Funktionelles Training ist Trumpf

Hierfür bietet sich hervorragend das funktionelle Krafttraining (Functional Training) an. Beim funktionellen Krafttraining werden im Gegensatz zum klassischen Gerätetraining nicht einzelne Muskeln, sondern ganze Muskelgruppen bzw. Bewegungsketten trainiert. Funktionelle Übungen zeichnen sich dadurch aus, dass diese mindestens zwei Gelenke beanspruchen und Bewegungen nachahmen, die sich in der Regel im Alltag wiederfinden lassen. Eine typische funktionelle Übung ist zum Beispiel die Kniebeuge. Bei der Kniebeuge werden neben dem Knie das Sprunggelenk und die Hüfte aktiviert. Jedes Mal, wenn du dich bspw. auf einen Stuhl setzt oder von diesem wieder aufstehst, machst du im Prinzip eine Kniebeuge.

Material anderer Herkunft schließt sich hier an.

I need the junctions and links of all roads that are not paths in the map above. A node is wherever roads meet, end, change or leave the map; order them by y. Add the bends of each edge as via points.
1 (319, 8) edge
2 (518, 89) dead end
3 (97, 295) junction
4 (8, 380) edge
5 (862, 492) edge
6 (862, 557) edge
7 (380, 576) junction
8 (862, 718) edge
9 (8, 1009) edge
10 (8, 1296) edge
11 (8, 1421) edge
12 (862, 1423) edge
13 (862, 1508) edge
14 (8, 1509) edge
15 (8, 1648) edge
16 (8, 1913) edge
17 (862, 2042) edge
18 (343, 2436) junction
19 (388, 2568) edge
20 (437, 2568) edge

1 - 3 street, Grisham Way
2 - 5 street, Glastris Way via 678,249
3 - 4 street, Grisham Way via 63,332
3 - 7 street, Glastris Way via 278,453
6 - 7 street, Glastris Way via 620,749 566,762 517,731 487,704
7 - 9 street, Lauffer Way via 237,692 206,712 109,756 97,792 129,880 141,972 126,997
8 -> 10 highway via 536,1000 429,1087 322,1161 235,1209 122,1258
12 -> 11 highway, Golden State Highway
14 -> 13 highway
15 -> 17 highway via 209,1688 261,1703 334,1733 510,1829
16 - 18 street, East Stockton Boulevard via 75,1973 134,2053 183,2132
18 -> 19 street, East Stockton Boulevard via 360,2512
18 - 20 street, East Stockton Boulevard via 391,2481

Ein großer Vorteil funktioneller Übungen ist deren hoher Energieumsatz. Sie trainieren mehr Muskelmasse als das typische Gerätetraining und sind in der Regel intensiver. Funktionelle Kraftübungen sind für uns (und auch für andere Sportler) daher ideal.

Es gibt sehr viele funktionelle Übungen. Da oftmals weniger mehr ist, beschränke ich mich auf einige wenige, dafür aber sehr effiziente Übungen. Diese Übungen kannst du bequem zuhause machen und musst dafür nicht ins Fitnessstudio gehen. Falls du Mitglied in einem Fitnessstudio bist, spricht nichts dagegen dort weiterhin zu trainieren. Nur die Art der Übungen solltest du ggf. überdenken 🙂 .

Das Einzige, was du an Equipment benötigst, ist eine Gymnastikmatte. Sinnvoll ist auch eine Klimmzugstange; es sei denn deine Türen sind massiv genug und du kannst an der Tür Klimmzüge machen. Klimmzüge sind eine der effektivsten Zieh-Übungen für den oberen Rücken und den Bizeps.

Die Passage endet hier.